According to a LinkedIn profile, Lira has conducted business in Texas and Juárez, Mexico, which borders El Paso. Lira was in a jail in El Paso on Wednesday afternoon and unable to be reached for comment, according to the Times. It is unclear whether Lira has a lawyer.
Nigerian sprinter Blessing Okagbare was provisionally suspended for testing positive for human growth hormone in July 2021, hours before she was due to compete in the semifinals of the women’s 100-meter competition at the Olympics, the AP reported.
The criminal complaint does not name Okagbare, who won a silver medal in the long jump at the 2008 Olympics, but includes details suggesting she was among Lira’s clients, the Post reported.
Federal authorities searched Okagbare’s cellphone when she returned to the United States from Tokyo and discovered she had traded messages over an encrypted app, the complaint alleges.
“It’s not winning if you take illegal substances -- it’s cheating,” FBI Assistant Director Michael J. Driscoll said in a statement. “Mr. Lira will now be forced to face the consequences of his alleged criminal actions.”
Travis Tygart, CEO of the U.S. Anti-Doping Agency, said in a statement that Lira’s indictment was a “wonderful example of the power of whistleblowers coming forward to trusted anti-doping agencies and law enforcement to ensure the protection of the Olympic Games.”
Lira competed in track and field for the University of Texas at El Paso between 2000 and 2004, according to the El Paso Times. Okagbare also competed for UTEP between 2008 and 2010.

#### [Data items]
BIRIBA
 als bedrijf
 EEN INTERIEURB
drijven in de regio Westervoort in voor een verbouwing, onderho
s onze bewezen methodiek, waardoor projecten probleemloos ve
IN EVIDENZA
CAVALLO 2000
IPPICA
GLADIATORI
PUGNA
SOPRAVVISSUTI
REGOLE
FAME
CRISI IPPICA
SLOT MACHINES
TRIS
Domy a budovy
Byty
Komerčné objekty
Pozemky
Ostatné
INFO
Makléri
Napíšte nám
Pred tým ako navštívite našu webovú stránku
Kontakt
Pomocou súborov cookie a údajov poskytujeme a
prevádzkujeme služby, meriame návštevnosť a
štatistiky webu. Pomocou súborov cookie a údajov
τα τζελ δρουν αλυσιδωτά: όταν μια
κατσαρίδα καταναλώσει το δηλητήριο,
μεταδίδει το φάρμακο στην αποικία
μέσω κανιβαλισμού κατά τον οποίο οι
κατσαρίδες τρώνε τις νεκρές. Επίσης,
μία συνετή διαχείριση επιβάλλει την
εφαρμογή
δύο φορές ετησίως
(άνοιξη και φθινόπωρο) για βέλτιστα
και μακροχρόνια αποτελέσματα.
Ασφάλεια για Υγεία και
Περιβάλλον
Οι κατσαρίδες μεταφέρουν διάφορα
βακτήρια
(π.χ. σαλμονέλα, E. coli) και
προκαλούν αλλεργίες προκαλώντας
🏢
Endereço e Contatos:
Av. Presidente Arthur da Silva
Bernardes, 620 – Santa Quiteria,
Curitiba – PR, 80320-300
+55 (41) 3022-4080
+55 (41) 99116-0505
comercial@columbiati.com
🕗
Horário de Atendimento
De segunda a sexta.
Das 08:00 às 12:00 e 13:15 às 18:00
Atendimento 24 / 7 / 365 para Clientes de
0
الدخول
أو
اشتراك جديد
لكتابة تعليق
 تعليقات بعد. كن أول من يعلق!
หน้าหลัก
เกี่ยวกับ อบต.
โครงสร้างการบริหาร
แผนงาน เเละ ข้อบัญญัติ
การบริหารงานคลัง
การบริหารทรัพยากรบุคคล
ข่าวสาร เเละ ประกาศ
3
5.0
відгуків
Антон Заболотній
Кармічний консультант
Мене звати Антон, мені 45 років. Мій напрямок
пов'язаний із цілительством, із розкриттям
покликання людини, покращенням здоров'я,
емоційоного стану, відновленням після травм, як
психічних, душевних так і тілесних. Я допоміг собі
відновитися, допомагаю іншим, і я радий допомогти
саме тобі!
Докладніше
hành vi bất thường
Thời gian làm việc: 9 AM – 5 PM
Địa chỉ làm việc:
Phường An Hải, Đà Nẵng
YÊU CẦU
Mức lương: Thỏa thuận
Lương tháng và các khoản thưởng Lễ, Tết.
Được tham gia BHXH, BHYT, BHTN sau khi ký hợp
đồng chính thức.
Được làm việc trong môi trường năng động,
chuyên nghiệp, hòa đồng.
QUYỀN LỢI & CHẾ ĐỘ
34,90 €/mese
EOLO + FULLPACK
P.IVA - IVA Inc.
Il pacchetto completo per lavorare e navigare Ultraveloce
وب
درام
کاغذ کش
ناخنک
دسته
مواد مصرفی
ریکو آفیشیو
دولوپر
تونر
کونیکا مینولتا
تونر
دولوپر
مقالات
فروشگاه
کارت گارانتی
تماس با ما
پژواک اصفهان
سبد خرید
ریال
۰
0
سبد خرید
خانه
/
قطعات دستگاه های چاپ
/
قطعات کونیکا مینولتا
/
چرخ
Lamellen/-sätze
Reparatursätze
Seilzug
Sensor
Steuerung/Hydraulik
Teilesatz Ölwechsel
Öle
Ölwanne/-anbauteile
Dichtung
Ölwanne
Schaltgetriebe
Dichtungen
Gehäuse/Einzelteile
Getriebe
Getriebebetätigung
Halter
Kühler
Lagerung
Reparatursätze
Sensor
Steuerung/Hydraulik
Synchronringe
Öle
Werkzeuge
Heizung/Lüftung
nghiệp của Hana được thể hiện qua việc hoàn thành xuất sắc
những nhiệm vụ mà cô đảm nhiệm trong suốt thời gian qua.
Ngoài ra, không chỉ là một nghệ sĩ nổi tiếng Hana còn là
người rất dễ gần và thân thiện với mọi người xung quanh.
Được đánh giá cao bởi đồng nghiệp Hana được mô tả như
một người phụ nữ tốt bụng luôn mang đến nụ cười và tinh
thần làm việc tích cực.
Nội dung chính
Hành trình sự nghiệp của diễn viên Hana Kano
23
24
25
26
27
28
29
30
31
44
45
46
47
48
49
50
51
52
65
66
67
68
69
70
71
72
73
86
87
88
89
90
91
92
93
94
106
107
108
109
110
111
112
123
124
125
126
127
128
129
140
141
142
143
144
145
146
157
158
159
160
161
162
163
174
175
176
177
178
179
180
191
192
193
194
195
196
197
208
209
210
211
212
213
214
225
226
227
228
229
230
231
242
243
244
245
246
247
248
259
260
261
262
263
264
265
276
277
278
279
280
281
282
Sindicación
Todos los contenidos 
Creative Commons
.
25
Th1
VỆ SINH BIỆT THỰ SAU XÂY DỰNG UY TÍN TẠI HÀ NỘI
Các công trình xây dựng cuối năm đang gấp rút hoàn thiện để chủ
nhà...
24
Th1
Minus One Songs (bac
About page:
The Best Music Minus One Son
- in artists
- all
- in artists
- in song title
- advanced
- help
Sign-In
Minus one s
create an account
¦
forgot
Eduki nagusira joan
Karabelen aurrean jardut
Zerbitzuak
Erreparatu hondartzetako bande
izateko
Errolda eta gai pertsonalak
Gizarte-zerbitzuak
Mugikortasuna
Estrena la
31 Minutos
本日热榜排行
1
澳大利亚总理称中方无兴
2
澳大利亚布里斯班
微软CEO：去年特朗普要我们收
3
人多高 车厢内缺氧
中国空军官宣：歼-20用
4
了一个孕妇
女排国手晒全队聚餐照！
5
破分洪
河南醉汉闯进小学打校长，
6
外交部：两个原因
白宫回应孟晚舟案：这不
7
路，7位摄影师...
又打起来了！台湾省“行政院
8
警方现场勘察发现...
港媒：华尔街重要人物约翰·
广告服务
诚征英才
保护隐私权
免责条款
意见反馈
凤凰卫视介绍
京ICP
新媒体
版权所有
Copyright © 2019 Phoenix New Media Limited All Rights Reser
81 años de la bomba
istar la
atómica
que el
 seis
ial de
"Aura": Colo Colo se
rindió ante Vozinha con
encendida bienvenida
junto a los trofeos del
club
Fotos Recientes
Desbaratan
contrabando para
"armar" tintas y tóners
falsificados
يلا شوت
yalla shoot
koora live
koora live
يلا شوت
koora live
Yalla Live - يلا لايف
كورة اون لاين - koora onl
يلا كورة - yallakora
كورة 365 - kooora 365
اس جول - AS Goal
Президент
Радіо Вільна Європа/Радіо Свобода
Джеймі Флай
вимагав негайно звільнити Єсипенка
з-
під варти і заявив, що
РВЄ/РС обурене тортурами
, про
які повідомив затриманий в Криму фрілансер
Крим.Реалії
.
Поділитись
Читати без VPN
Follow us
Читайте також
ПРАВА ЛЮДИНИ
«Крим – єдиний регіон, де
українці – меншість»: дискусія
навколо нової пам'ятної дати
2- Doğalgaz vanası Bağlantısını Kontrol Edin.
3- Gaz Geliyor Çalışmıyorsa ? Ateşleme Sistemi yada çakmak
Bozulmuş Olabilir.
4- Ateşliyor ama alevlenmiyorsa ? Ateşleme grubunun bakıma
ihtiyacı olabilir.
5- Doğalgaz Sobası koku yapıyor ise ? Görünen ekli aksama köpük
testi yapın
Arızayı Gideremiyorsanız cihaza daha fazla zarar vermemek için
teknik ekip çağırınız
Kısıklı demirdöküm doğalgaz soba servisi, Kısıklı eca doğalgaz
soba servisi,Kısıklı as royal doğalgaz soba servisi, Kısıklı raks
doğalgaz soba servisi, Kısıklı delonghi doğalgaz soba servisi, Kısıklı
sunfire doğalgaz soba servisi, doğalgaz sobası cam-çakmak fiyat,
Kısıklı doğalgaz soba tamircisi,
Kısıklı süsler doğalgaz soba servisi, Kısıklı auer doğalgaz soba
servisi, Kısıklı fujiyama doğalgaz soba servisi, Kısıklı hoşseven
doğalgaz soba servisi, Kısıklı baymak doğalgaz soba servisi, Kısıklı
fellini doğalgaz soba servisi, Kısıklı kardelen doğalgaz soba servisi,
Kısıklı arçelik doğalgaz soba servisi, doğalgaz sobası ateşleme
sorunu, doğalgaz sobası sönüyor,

#### [Questions on the material]
1) Using the article on the Lira case, decide whether each statement agrees with it: (a) Lira was held in an El Paso jail on Wednesday afternoon; (b) the criminal complaint names Okagbare; (c) Okagbare competed for UTEP from 2000 to 2004. For each, answer yes or no and quote the deciding words of the article.
2) Reproduce the passage of the article on the Lira case starting with "Nigerian sprinter Blessing" and going on through "the complaint alleges.".
These entries were taken from a separate source.

#### [Responses to the exercise]
1)
(a) Yes: "Lira was in a jail in El Paso on Wednesday afternoon"
(b) No: "The criminal complaint does not name Okagbare"
(c) No: "Okagbare also competed for UTEP between 2008 and 2010"

2)
Nigerian sprinter Blessing Okagbare was provisionally suspended for testing positive for human growth hormone in July 2021, hours before she was due to compete in the semifinals of the women’s 100-meter competition at the Olympics, the AP reported.
The criminal complaint does not name Okagbare, who won a silver medal in the long jump at the 2008 Olympics, but includes details suggesting she was among Lira’s clients, the Post reported.
Federal authorities searched Okagbare’s cellphone when she returned to the United States from Tokyo and discovered she had traded messages over an encrypted app, the complaint alleges.